Records for processing: Begin
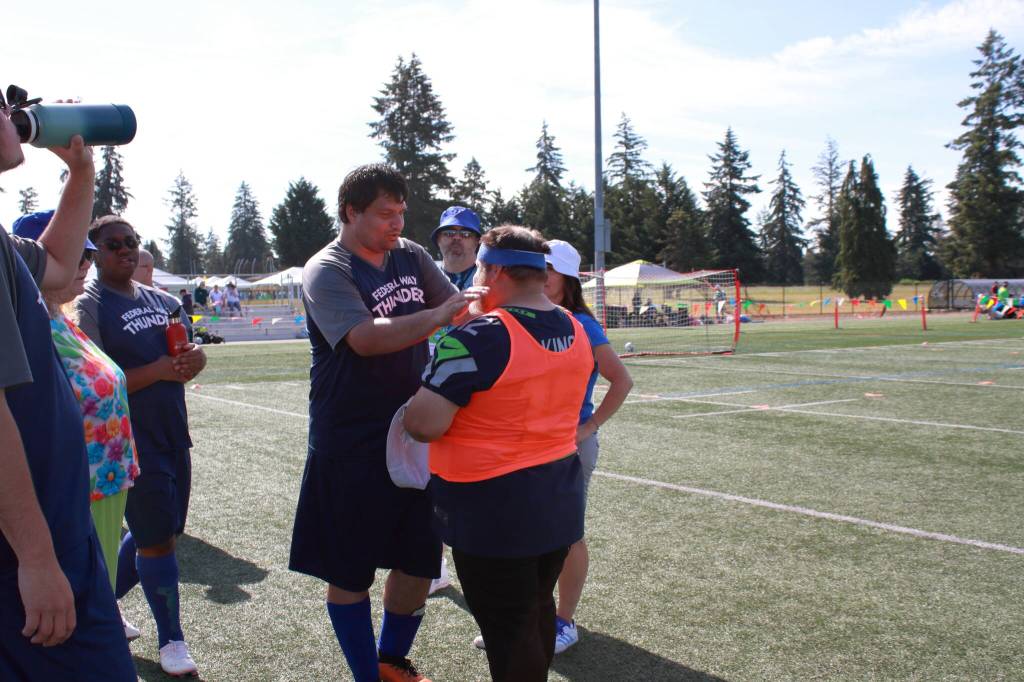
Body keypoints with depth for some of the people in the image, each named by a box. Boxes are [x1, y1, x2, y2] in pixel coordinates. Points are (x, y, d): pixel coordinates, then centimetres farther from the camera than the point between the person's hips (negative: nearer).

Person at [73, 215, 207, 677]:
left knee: (154, 533, 17)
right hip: (133, 442, -7)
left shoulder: (162, 301, 12)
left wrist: (193, 359, -7)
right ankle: (170, 639, 16)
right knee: (157, 539, -1)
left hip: (173, 435, 7)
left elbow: (193, 354, 17)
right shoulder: (88, 307, -10)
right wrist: (157, 370, -23)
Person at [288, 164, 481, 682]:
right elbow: (365, 337, -29)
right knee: (350, 571, 7)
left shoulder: (411, 256, 6)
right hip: (352, 445, -6)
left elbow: (455, 306, 0)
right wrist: (435, 317, -42)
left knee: (420, 559, 15)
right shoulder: (326, 270, -13)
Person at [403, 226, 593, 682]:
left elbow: (424, 425, -23)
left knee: (508, 627, 6)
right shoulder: (575, 332, 4)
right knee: (538, 609, 24)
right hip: (559, 501, 8)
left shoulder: (478, 338, -21)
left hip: (493, 511, -8)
Records for processing: End
#### Task description
Copy out all the rows above in full, shifting each keypoint by adding 80 to every number in it: the x and y pixel coordinates and the depth value. Keep the box coordinates and all other text unchanged, and leave the pictures out.

#### Answer box
Body keypoints with depth for some of the people in the image, each named by a box. Boxes are [x1, y1, x2, y2] in pixel coordinates. Points are (x, y, d): pixel coordinates, then centimetres farther from the camera than the point between the person's hips (negative: nearer).

Person at [73, 215, 207, 677]:
left knee: (234, 613, 97)
right hip: (213, 522, 73)
left shoulder: (242, 381, 92)
left wrist: (273, 439, 73)
right ankle: (250, 719, 96)
right knee: (237, 619, 79)
left hip: (253, 515, 87)
left elbow: (273, 434, 97)
right shoulder: (168, 387, 70)
right wrist: (237, 450, 57)
Person at [288, 164, 481, 682]:
right elbow: (445, 417, 51)
right knee: (430, 651, 87)
left shoulder: (491, 336, 86)
right hip: (432, 525, 74)
left elbow: (535, 386, 80)
right wrist: (515, 397, 38)
left knee: (500, 639, 95)
right shoulder: (406, 350, 67)
Person at [403, 226, 593, 682]:
left elbow: (504, 505, 57)
left knee: (588, 707, 86)
right shoulder: (655, 412, 84)
right knee: (618, 689, 104)
right hip: (639, 581, 88)
left shoulder: (558, 418, 59)
left hip: (573, 591, 72)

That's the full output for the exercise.